(Beginning of DATA TO EXAMINE)
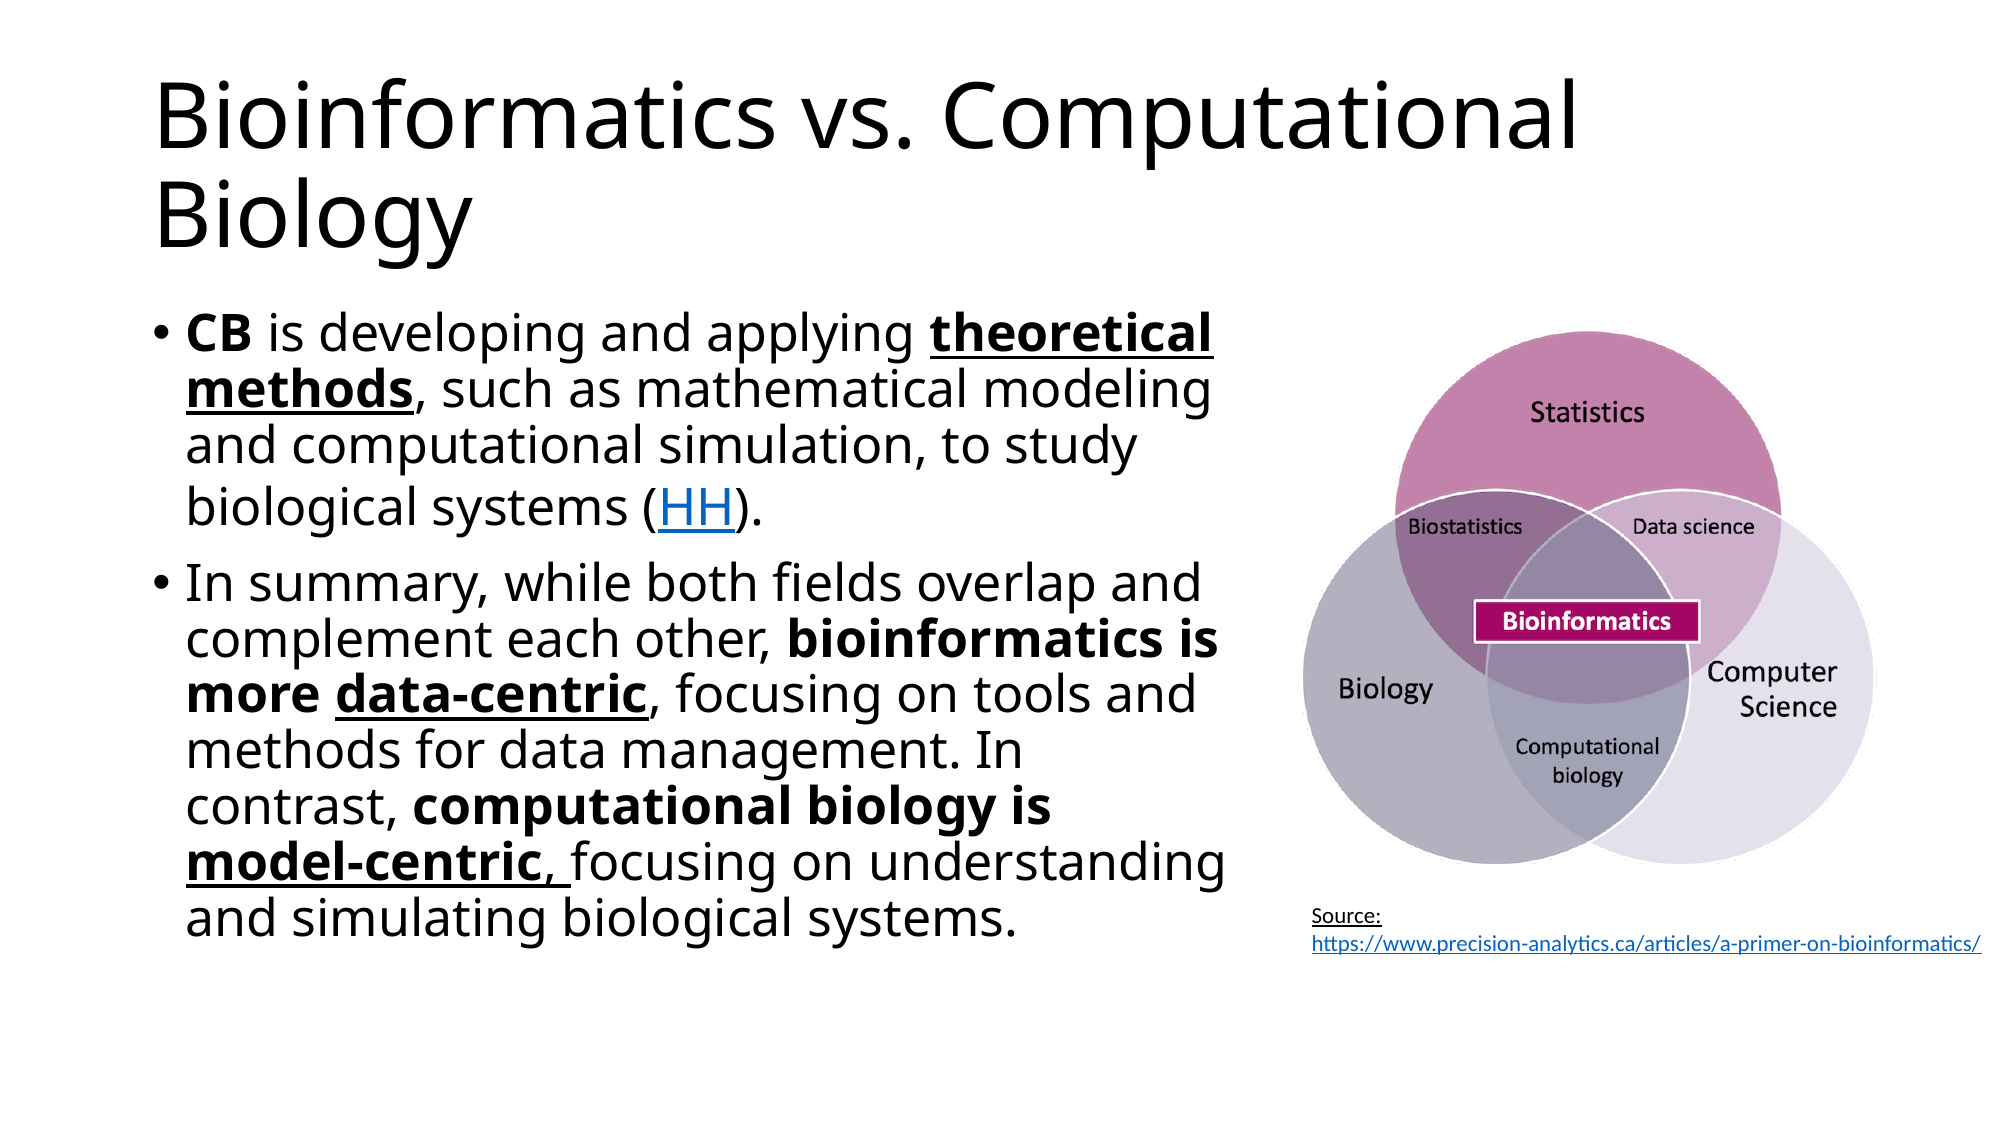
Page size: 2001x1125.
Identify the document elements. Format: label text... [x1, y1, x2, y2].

text_box Source: https://www.precision-analytics.ca/articles/a-primer-on-bioinformatics/ [1296, 893, 1998, 964]
title Bioinformatics vs. Computational Biology [137, 59, 1863, 278]
picture [1296, 315, 1930, 894]
list CB is developing and applying theoretical methods, such as mathematical modeling and computational simulation, to study biological systems (HH). In summary, while both fields overlap and complement each other, bioinformatics is more data-centric, focusing on tools and methods for data management. In contrast, computational biology is model-centric, focusing on understanding and simulating biological systems. [137, 299, 1250, 1014]
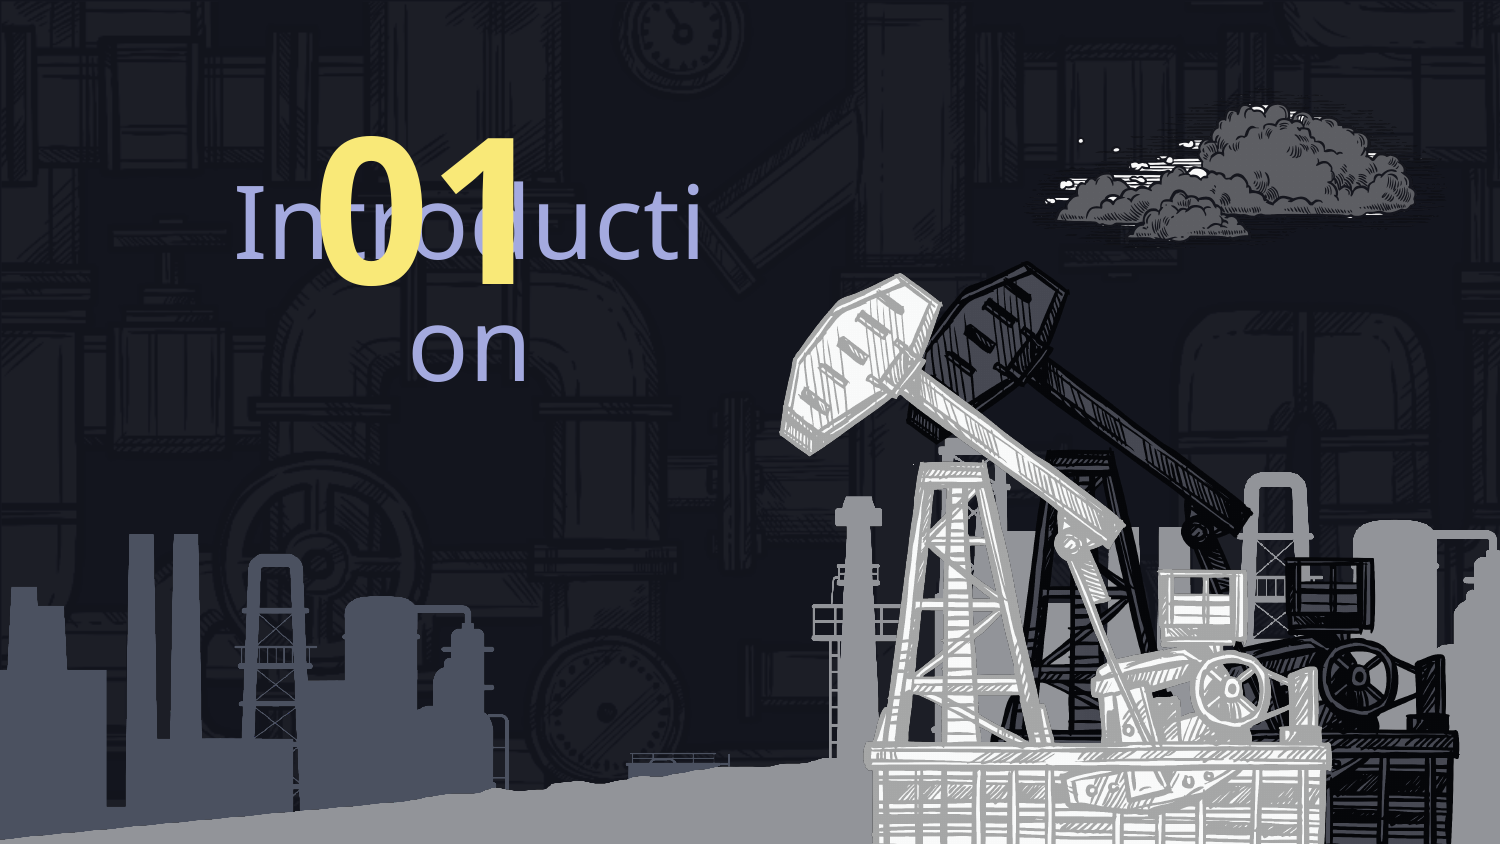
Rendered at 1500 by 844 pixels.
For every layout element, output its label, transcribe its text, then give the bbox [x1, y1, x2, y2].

picture [0, 261, 1500, 844]
title Introduction [190, 279, 750, 395]
picture [1023, 88, 1447, 249]
title 01 [219, 88, 641, 317]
(End of DATA TO EXAMINE)
The expected output is the full data above, reproduced exactly with no images.

Page size: 2001x1125.
Identify the document elements. Format: label text... [x1, y1, x2, y2].

text_box Source: https://www.precision-analytics.ca/articles/a-primer-on-bioinformatics/ [1296, 893, 1998, 964]
title Bioinformatics vs. Computational Biology [137, 59, 1863, 278]
picture [1296, 315, 1930, 894]
list CB is developing and applying theoretical methods, such as mathematical modeling and computational simulation, to study biological systems (HH). In summary, while both fields overlap and complement each other, bioinformatics is more data-centric, focusing on tools and methods for data management. In contrast, computational biology is model-centric, focusing on understanding and simulating biological systems. [137, 299, 1250, 1014]
Rendered at 1500 by 844 pixels.
For every layout element, output its label, transcribe its text, then give the bbox [x1, y1, x2, y2].

picture [0, 261, 1500, 844]
title Introduction [190, 279, 750, 395]
picture [1023, 88, 1447, 249]
title 01 [219, 88, 641, 317]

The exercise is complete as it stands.